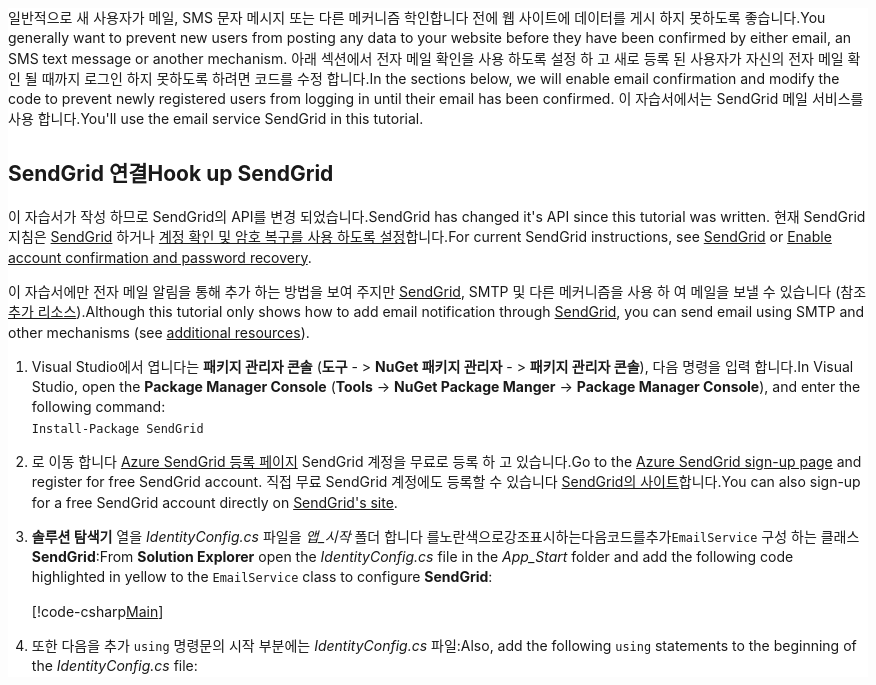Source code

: <span data-ttu-id="2b9a9-147">일반적으로 새 사용자가 메일, SMS 문자 메시지 또는 다른 메커니즘 학인합니다 전에 웹 사이트에 데이터를 게시 하지 못하도록 좋습니다.</span><span class="sxs-lookup"><span data-stu-id="2b9a9-147">You generally want to prevent new users from posting any data to your website before they have been confirmed by either email, an SMS text message or another mechanism.</span></span> <span data-ttu-id="2b9a9-148">아래 섹션에서 전자 메일 확인을 사용 하도록 설정 하 고 새로 등록 된 사용자가 자신의 전자 메일 확인 될 때까지 로그인 하지 못하도록 하려면 코드를 수정 합니다.</span><span class="sxs-lookup"><span data-stu-id="2b9a9-148">In the sections below, we will enable email confirmation and modify the code to prevent newly registered users from logging in until their email has been confirmed.</span></span> <span data-ttu-id="2b9a9-149">이 자습서에서는 SendGrid 메일 서비스를 사용 합니다.</span><span class="sxs-lookup"><span data-stu-id="2b9a9-149">You'll use the email service SendGrid in this tutorial.</span></span>

<a id="SG"></a>
## <a name="hook-up-sendgrid"></a><span data-ttu-id="2b9a9-150">SendGrid 연결</span><span class="sxs-lookup"><span data-stu-id="2b9a9-150">Hook up SendGrid</span></span>

<span data-ttu-id="2b9a9-151">이 자습서가 작성 하므로 SendGrid의 API를 변경 되었습니다.</span><span class="sxs-lookup"><span data-stu-id="2b9a9-151">SendGrid has changed it's API since this tutorial was written.</span></span> <span data-ttu-id="2b9a9-152">현재 SendGrid 지침은 [SendGrid](http://sendgrid.com/) 하거나 [계정 확인 및 암호 복구를 사용 하도록 설정](xref:security/authentication/accconfirm#enable-account-confirmation-and-password-recovery)합니다.</span><span class="sxs-lookup"><span data-stu-id="2b9a9-152">For current SendGrid instructions, see [SendGrid](http://sendgrid.com/) or [Enable account confirmation and password recovery](xref:security/authentication/accconfirm#enable-account-confirmation-and-password-recovery).</span></span>

<span data-ttu-id="2b9a9-153">이 자습서에만 전자 메일 알림을 통해 추가 하는 방법을 보여 주지만 [SendGrid](http://sendgrid.com/), SMTP 및 다른 메커니즘을 사용 하 여 메일을 보낼 수 있습니다 (참조 [추가 리소스](#addRes)).</span><span class="sxs-lookup"><span data-stu-id="2b9a9-153">Although this tutorial only shows how to add email notification through [SendGrid](http://sendgrid.com/), you can send email using SMTP and other mechanisms (see [additional resources](#addRes)).</span></span>

1. <span data-ttu-id="2b9a9-154">Visual Studio에서 엽니다는 **패키지 관리자 콘솔** (**도구**  - &gt; **NuGet 패키지 관리자**  - &gt; **패키지 관리자 콘솔**), 다음 명령을 입력 합니다.</span><span class="sxs-lookup"><span data-stu-id="2b9a9-154">In Visual Studio, open the **Package Manager Console** (**Tools** -&gt; **NuGet Package Manger** -&gt; **Package Manager Console**), and enter the following command:</span></span>  
    `Install-Package SendGrid`
2. <span data-ttu-id="2b9a9-155">로 이동 합니다 [Azure SendGrid 등록 페이지](https://azure.microsoft.com/gallery/store/sendgrid/sendgrid-azure/) SendGrid 계정을 무료로 등록 하 고 있습니다.</span><span class="sxs-lookup"><span data-stu-id="2b9a9-155">Go to the [Azure SendGrid sign-up page](https://azure.microsoft.com/gallery/store/sendgrid/sendgrid-azure/) and register for free SendGrid account.</span></span> <span data-ttu-id="2b9a9-156">직접 무료 SendGrid 계정에도 등록할 수 있습니다 [SendGrid의 사이트](http://www.sendgrid.com)합니다.</span><span class="sxs-lookup"><span data-stu-id="2b9a9-156">You can also sign-up for a free SendGrid account directly on [SendGrid's site](http://www.sendgrid.com).</span></span>
3. <span data-ttu-id="2b9a9-157">**솔루션 탐색기** 열을 *IdentityConfig.cs* 파일을 *앱\_시작* 폴더 합니다 를노란색으로강조표시하는다음코드를추가`EmailService` 구성 하는 클래스 **SendGrid**:</span><span class="sxs-lookup"><span data-stu-id="2b9a9-157">From **Solution Explorer** open the *IdentityConfig.cs* file in the *App\_Start* folder and add the following code highlighted in yellow to the `EmailService` class to configure **SendGrid**:</span></span>

    [!code-csharp[Main](create-a-secure-aspnet-web-forms-app-with-user-registration-email-confirmation-and-password-reset/samples/sample1.cs?highlight=3,5,8-37)]
4. <span data-ttu-id="2b9a9-158">또한 다음을 추가 `using` 명령문의 시작 부분에는 *IdentityConfig.cs* 파일:</span><span class="sxs-lookup"><span data-stu-id="2b9a9-158">Also, add the following `using` statements to the beginning of the *IdentityConfig.cs* file:</span></span>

===

**DIRECTIVE:** How many lines of the data above contain the string "hook"? Case counts. Give only the number.

**SOLUTION FOR THIS PROBLEM:** 1